The unnamed woman, who is now thought to hold the record as the oldest Japanese woman ever to give birth successfully, undertook the controversial treatment at the Suwa Maternity Clinic – an institution that has already sparked fierce debate over the rights and wrongs of surrogate motherhood.
Despite the evident joy and relief of both mother and daughter, there remains a strong vein of disapproval over surrogacy in Japan: there is currently no legislation specifically outlawing the practice, but a panel convened by the government earlier in the year recommended an outright ban. It went further, demanding punishments for everyone involved in the surrogacy except the mother herself.
Yesterday’s successful treatment involved the woman having her daughter’s already fertilized egg implanted in her womb. The entire family is understood to have agreed to undergo the process, despite its difficulties, because the woman’s daughter was born without ovaries and unlike many young women in Japan, was keen to have children.
Doctors at the clinic suggested that while the woman may be the oldest to have successfully borne her own grandchild at Suwa, she is far from the first. The clinic has so far created four other mother-grandmothers, all of them at least 55 years old.
The doctor who runs the clinic, Yahiro Netsu, has been an ardent campaigner for surrogacy, sat on the panel that met earlier in the year, and insists that the process of using mothers to carry their own daughters’ babies to full term has not generated any serious problems. The panel concluded at the time that the “physical and mental burdens” imposed by surrogacy, along with the supposedly complex legal questions of parentage, made it undesirable.
Dr Netsu argued that surrogacy should be an available treatment to all women with severe fertility issues.
The birth at Suwa comes as the Japanese government is only just beginning to acknowledge the enormity of its fertility and birthrate crisis. Analysts speak of a “demographic timebomb” that will explode as the population ages beyond the economy’s ability to support itself, but many believe that the pain has already begun.
The government, meanwhile, is rapidly running out of ideas for how to reverse the trend. It has dawdled on birthrate policy for many years, and been forced to watch as the fertility rate – the average number of babies born to each woman of child-bearing age in Japan – has sunk to around 1.32. In parts of Tokyo, it has even dropped below 0.99.
In sharp decline for nearly 35 years, Japan’s birthrate has held below the critical replacement level of 2.1 children per couple since 1974. Strong social and political resistance to immigration mean that Japan’s population crisis has not been cushioned – as it has elsewhere in the developed world - by successive waves of newcomers.

→ **Provided data**

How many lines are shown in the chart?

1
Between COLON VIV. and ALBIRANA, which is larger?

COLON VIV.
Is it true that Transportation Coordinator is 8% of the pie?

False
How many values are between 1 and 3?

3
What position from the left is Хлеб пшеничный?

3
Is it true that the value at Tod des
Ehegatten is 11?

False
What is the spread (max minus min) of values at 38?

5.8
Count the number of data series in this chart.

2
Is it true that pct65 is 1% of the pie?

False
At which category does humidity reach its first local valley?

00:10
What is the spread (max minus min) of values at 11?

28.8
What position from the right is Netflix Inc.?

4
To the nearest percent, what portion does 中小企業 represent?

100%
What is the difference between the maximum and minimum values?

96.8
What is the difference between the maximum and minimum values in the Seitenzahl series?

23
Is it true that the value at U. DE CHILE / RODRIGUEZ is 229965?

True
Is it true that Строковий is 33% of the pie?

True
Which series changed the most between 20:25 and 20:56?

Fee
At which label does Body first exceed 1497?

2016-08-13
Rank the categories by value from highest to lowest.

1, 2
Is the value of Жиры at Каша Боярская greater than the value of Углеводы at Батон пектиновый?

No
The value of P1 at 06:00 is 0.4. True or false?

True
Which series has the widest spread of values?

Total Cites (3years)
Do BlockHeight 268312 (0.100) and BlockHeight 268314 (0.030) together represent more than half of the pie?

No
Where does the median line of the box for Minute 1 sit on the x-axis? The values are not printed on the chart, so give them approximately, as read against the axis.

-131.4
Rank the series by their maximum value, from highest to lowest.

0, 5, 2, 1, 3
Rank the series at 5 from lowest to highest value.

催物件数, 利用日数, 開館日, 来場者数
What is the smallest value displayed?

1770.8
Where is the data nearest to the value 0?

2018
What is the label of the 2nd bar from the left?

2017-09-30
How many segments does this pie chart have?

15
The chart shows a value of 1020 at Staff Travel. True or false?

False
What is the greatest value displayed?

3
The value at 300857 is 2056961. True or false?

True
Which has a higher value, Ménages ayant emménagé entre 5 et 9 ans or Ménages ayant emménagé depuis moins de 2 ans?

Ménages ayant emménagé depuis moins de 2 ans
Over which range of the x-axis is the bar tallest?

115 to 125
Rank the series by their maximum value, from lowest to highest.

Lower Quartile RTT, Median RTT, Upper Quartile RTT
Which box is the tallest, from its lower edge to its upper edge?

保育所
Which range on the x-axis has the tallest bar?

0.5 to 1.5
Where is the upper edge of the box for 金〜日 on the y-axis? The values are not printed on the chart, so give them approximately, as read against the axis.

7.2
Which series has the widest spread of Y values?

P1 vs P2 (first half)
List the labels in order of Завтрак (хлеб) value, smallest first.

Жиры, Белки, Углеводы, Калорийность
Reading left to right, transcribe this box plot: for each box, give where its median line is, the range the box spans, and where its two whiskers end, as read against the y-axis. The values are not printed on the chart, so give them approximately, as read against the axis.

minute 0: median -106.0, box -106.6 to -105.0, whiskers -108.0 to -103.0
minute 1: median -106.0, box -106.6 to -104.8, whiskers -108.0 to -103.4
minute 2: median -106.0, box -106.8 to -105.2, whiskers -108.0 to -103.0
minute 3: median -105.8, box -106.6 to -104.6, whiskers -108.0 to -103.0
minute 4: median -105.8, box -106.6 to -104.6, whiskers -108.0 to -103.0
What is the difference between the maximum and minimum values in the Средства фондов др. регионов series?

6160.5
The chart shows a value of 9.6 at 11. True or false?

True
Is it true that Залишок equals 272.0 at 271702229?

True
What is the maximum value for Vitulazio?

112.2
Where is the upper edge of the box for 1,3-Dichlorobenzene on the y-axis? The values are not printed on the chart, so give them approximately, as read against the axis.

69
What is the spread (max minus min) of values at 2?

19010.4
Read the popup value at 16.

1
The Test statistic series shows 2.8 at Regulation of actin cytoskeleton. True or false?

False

→ **Explore the material**
1) List every number written in numerals in the article on surrogacy in Japan.
2) In the article on surrogacy in Japan, what is the name of the doctor who runs the Suwa Maternity Clinic?
3) Transcribe the article on surrogacy in Japan between "In sharp decline" and "waves of newcomers.", inclusive.
The records are not needed for anything here.

→ **Exercise results**
1) 55, 1.32, 0.99, 35, 2.1, 1974

2) Yahiro Netsu

3)
In sharp decline for nearly 35 years, Japan’s birthrate has held below the critical replacement level of 2.1 children per couple since 1974. Strong social and political resistance to immigration mean that Japan’s population crisis has not been cushioned – as it has elsewhere in the developed world - by successive waves of newcomers.